In general, electricity rates are based on a customer’s energy consumption at times of peak demand, i.e., the maximum amount of power a customer uses for a brief period over the course of 24 hours. Because of the formula used to determine electricity rates, EV fleet owners are charged at the higher rates that are applied to commercial consumers, even though, on average, early-stage EV fleet operators draw relatively much less power than the typical commercial customer.

During our stakeholder meetings, fleet operators and EV charging service providers consistently cited electricity rates as a key factor in weakening the business case for owning electric vehicles and installing private charging infrastructure. A report commissioned by the Ontario Energy Board came to the same conclusion when respondents to a 2022 survey “unanimously agreed they were concerned with the impact of demand charges on future EV supply equipment deployment.” As a means of addressing this concern, British Columbia recently started offering discounts on electricity rates for fleets considering EV adoption.

4. It’s complicated

The complexity of the regulatory process is a concern that is frequently raised among stakeholders, including service providers.  Electricity Canada recently published a study in which electricity industry representatives noted that approvals processes are overly cumbersome and require both duplication of effort and numerous rounds from multiple agencies. The unwieldy process has caused delays in integrating EVs to the grid. In Ontario, the Minister of Energy directed the Ontario Energy Board to take steps to reduce the number and cost of regulatory burdens by the end of March 30, 2026.

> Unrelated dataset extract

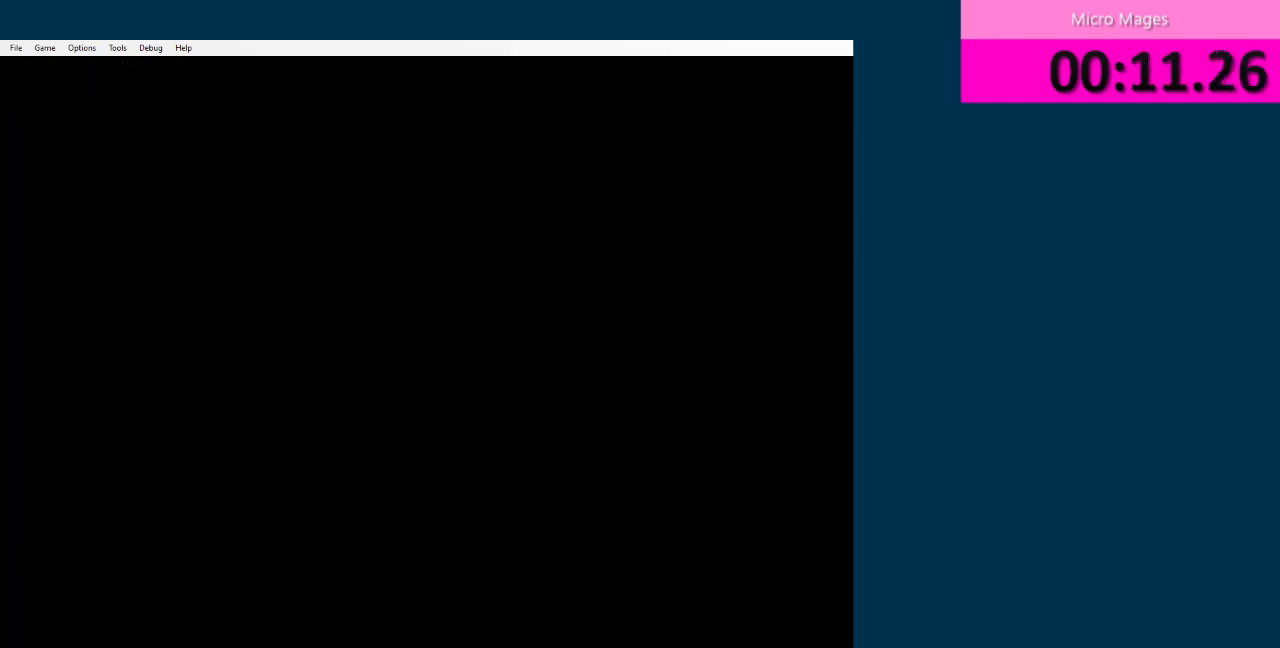
{"buttons": ["DPAD_RIGHT"], "events": []}
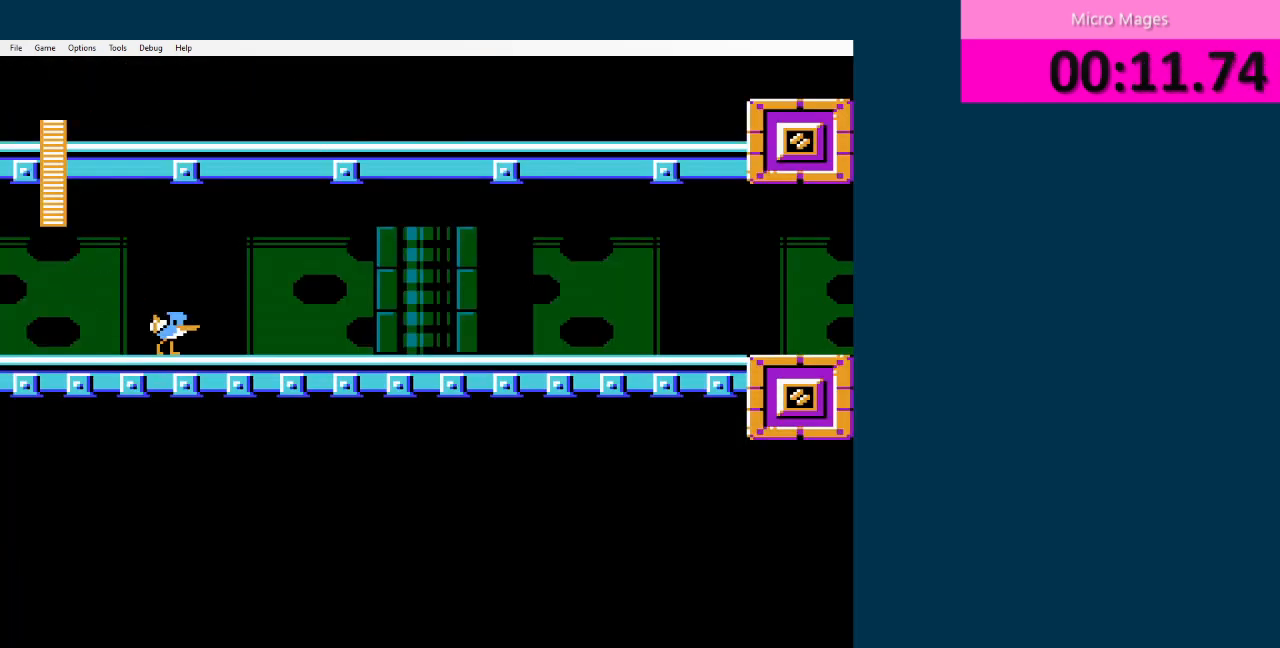
{"buttons": ["DPAD_RIGHT"], "events": [[167, "A", "down"], [250, "A", "up"]]}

5. Little or no standardization

At a Pembina Institute-hosted webinar in August 2023, representatives from several utilities identified the absence of uniformity or standardization among chargers and charging stations as a significant barrier to deployment. In a recent interview, the CEO of the Ontario Energy Board toldElectric Autonomy, “In Ontario alone, there are about 60 local distribution companies. This translates into 60 different engineering standards, work methods, costs and timelines for providing power to electric MHDVs. It creates a complex energy sector.” He also agreed that the absence of a singular charging standard has caused widespread reluctance among owners to increase the size of their fleets by adding electric models.

Conversely, implementing standardization for EV charging hardware, software, installation and operating protocols would reduce compliance complexities, catalyze economies of scale, lower production costs for manufacturers of both trucks and chargers, and greatly improve interoperability.

6. Grid capacity

Should policies encouraging rapid adoption of electric vehicles (both passenger and MHDVs) be successful, the demand for electricity in Canada is predicted to increase by 47 per cent between 2021 and 2050. The Independent Electricity System Operator in Ontario estimates that grid capacity in Ontario will need to more than double to meet the demand triggered by decarbonization efforts. Ensuring that the grid is ready for a rapid transition to battery-powered vehicles will require upgrades to local electricity distribution networks before installing charging stations. Local distribution investments are costly and time consuming, causing bottlenecks in infrastructure build out.

The takeaway

In short, the transition from a road freight system entirely dependent on fossil fuels to one that is primarily driven by battery power will include more than a few bumps in along the way. Even so, Canada has entered a new, electric phase in the automotive industry and representatives from private and public sectors are coming together to advance solutions to these main challenges.

Getting Connected WorkshopSee details of our workshop that addresses the challenge of charging infrastructure for the medium- and heavy-duty vehicle sector.

To that end, the Pembina Institute recently launched a project, supported by FedEx, mapping out the charging and energy needs for fleets in the Greater Toronto and Hamilton Area. We are also hosting a full-day workshop where industry leaders, utility representatives and fleet owners will convene to forge pathways to an emission-free transport system, where the outcome can be measured in a reduction in emissions, improvements in air quality, and positive overall health outcomes.